Кажется, она старается, чтобы голос звучал ободряюще. Она касается меня, чтобы дать мне возможность взять ее за руку, но я притворяюсь, что не замечаю, и мать убирает руку.
У дома нет ни площадки, где можно было бы поставить машину, ни даже тротуара. Дом выглядит прилично, но уныло. Мать поднимает руку в перчатке, чтобы позвонить в дверь, но оказывается, что это не нужно. Дверь уже открывают. Мать как раз начала говорить мне что-то успокаивающее, что-то вроде «все пройдет быстрее, чем ты ожидаешь», но не успевает закончить. Она начала фразу утешающим тоном, хотя и с ноткой строгости.
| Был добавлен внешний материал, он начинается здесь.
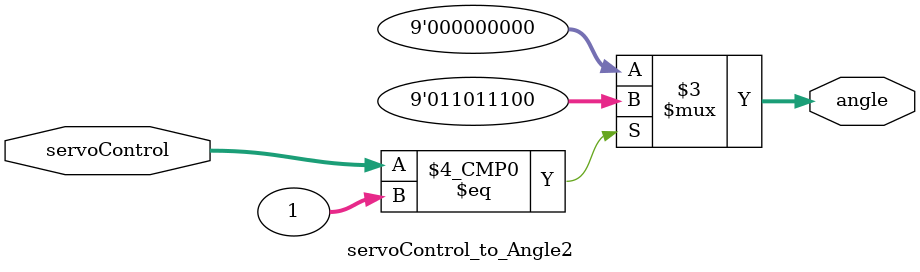
<source format=v>
`timescale 1ns / 1ps
module servoControl_to_Angle2(
    input [31:0] servoControl,
    output reg [8:0] angle
    );
    
    // Run when the value of the switches
    // changes
    always @ (servoControl)
    begin
        case (servoControl)
        // servoControl = 1
        1:
        angle = 9'd220;
        // servoControl = 0
        default:
        angle = 9'd0;
        endcase                 
    end
endmodule

</source>
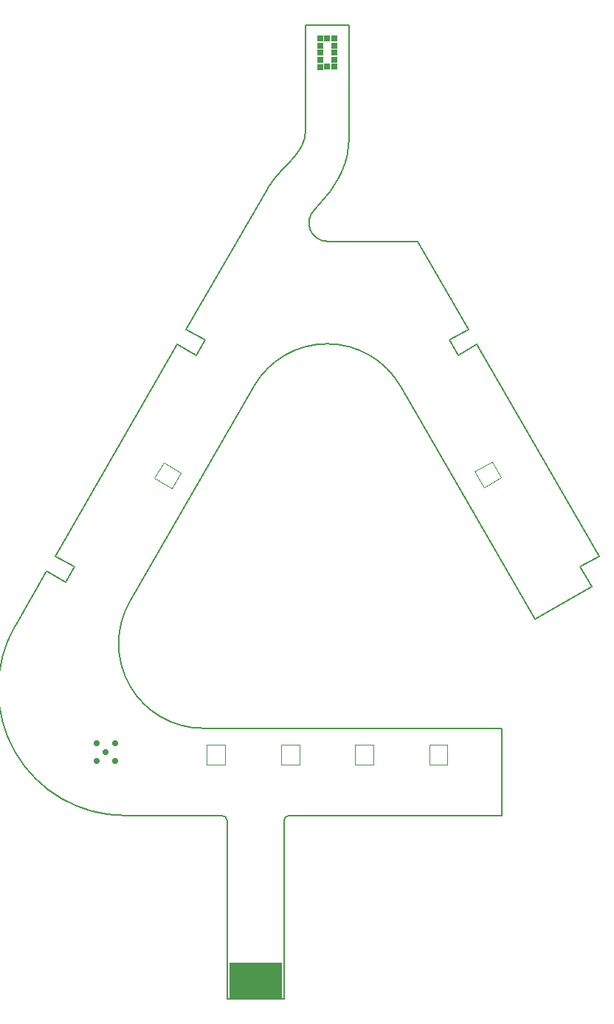
<source format=gts>
G04*
G04 #@! TF.GenerationSoftware,Altium Limited,Altium Designer,19.0.12 (326)*
G04*
G04 Layer_Color=8388736*
%FSLAX44Y44*%
%MOMM*%
G71*
G01*
G75*
%ADD13C,0.1270*%
%ADD14C,0.0500*%
%ADD15C,0.0500*%
%ADD19R,0.5032X4.2032*%
%ADD20R,0.7032X0.7032*%
%ADD21R,0.7032X0.7832*%
%ADD22C,0.7112*%
D13*
X71033Y210000D02*
G03*
X65000Y203904I31J-6065D01*
G01*
X0Y203812D02*
G03*
X-5942Y210000I-6065J123D01*
G01*
X-111533Y455503D02*
G03*
X-27532Y310000I84003J-48502D01*
G01*
X198813Y702019D02*
G03*
X30804Y702023I-84006J-48498D01*
G01*
X100117Y903997D02*
G03*
X114813Y867997I14697J-15000D01*
G01*
X100117Y903997D02*
G03*
X118069Y924838I-112752J115276D01*
G01*
X86550Y979398D02*
G03*
X88952Y986455I-34722J15755D01*
G01*
X55905Y941923D02*
G03*
X46385Y928999I62227J-55807D01*
G01*
X127940Y940646D02*
G03*
X131966Y948976I-104630J55697D01*
G01*
X67301Y954122D02*
G03*
X72986Y960189I-226733J218176D01*
G01*
X137728Y966245D02*
G03*
X139816Y983996I-76944J18047D01*
G01*
X135260Y957526D02*
G03*
X137728Y966245I-88650J29809D01*
G01*
X118069Y924838D02*
G03*
X127940Y940646I-111894J80857D01*
G01*
X72986Y960189D02*
G03*
X78280Y966360I-96757J88364D01*
G01*
X131966Y948976D02*
G03*
X135260Y957526I-96690J42161D01*
G01*
X88952Y986455D02*
G03*
X89816Y993997I-32548J7551D01*
G01*
X78280Y966360D02*
G03*
X82897Y972731I-59537J48000D01*
G01*
D02*
G03*
X86550Y979398I-42719J27740D01*
G01*
X61512Y948065D02*
G03*
X55905Y941922I151760J-144153D01*
G01*
X-243169Y427506D02*
G03*
X-117601Y210003I125572J-72503D01*
G01*
X0Y0D02*
Y203812D01*
X65000Y0D02*
Y203904D01*
X0Y0D02*
X65000D01*
X353156Y434674D02*
X418158Y472087D01*
X198813Y702019D02*
X353156Y434674D01*
X405003Y494874D02*
X418158Y472087D01*
X405003Y494874D02*
X426654Y507374D01*
X286664Y749856D02*
X426654Y507374D01*
X218461Y867994D02*
X276665Y767177D01*
X255014Y754678D02*
X276665Y767177D01*
X265013Y737357D02*
X286664Y749856D01*
X255014Y754678D02*
X265013Y737357D01*
X114813Y867997D02*
X218461Y867994D01*
X139816Y983996D02*
X139816Y1003996D01*
X89816Y993997D02*
X89816Y1003997D01*
X61512Y948065D02*
X67301Y954122D01*
X-47044Y767185D02*
X46385Y928999D01*
X-47044Y767185D02*
X-25393Y754685D01*
X-35394Y737365D02*
X-25393Y754685D01*
X-57044Y749865D02*
X-35394Y737365D01*
X-197046Y507389D02*
X-57044Y749865D01*
X-111533Y455503D02*
X30804Y702023D01*
X-27532Y310000D02*
X314799Y309992D01*
X-243169Y427506D02*
X-207046Y490069D01*
X-185396Y477568D02*
X-175396Y494889D01*
X-197046Y507389D02*
X-175396Y494889D01*
X-207046Y490069D02*
X-185396Y477568D01*
X-117601Y210003D02*
X-5942Y210000D01*
X71033Y210000D02*
X314799D01*
Y309992D01*
X139816Y1003996D02*
Y1115996D01*
X89818D02*
X139816D01*
X89816Y1003997D02*
Y1115997D01*
D14*
X-23201Y290999D02*
X-2201D01*
Y267999D02*
Y290999D01*
X-23201Y267999D02*
X-2201D01*
X-23201D02*
Y290999D01*
X61796Y290997D02*
X82795D01*
Y267997D02*
Y290997D01*
X61796Y267997D02*
X82795D01*
X61796D02*
Y290997D01*
X146797Y291000D02*
X167797D01*
Y268001D02*
Y291000D01*
X146797Y268001D02*
X167797D01*
X146797D02*
Y291000D01*
X231799Y290993D02*
X252799D01*
Y267993D02*
Y290993D01*
X231799Y267993D02*
X252799D01*
X231799D02*
Y290993D01*
D15*
X-83224Y596373D02*
X-72785Y614503D01*
X-63292Y584897D02*
X-52853Y603027D01*
X-72785Y614503D02*
X-52853Y603027D01*
X-83224Y596373D02*
X-63292Y584897D01*
X304030Y615725D02*
X314469Y597595D01*
X284098Y604248D02*
X294537Y586119D01*
X284098Y604248D02*
X304030Y615725D01*
X294537Y586119D02*
X314469Y597595D01*
D19*
X15000Y20000D02*
D03*
X20000D02*
D03*
X25000D02*
D03*
X30000D02*
D03*
X35000D02*
D03*
X40000D02*
D03*
X45000D02*
D03*
X50000D02*
D03*
X55000D02*
D03*
X60000D02*
D03*
X10000D02*
D03*
X5000D02*
D03*
D20*
X114808Y1068072D02*
D03*
X122808D02*
D03*
Y1076072D02*
D03*
Y1084072D02*
D03*
Y1092072D02*
D03*
Y1100072D02*
D03*
X114808D02*
D03*
X106808D02*
D03*
Y1092072D02*
D03*
Y1084072D02*
D03*
Y1076072D02*
D03*
D21*
Y1067672D02*
D03*
D22*
X-128726Y293004D02*
D03*
X-139126Y282604D02*
D03*
X-149526Y293004D02*
D03*
Y272204D02*
D03*
X-128726D02*
D03*
M02*

</source>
Но когда открывается дверь, тон матери меняется, становится приглушенней и мягче, словно она склонила голову.
Дверь открылась не только затем, чтобы впустить нас, но и чтобы выпустить каких-то других людей. Одна из выходящих женщин оборачивается и кричит в дом, даже не стараясь приглушить голос:
— Тут эта, у которой она работала, и девочка с ней!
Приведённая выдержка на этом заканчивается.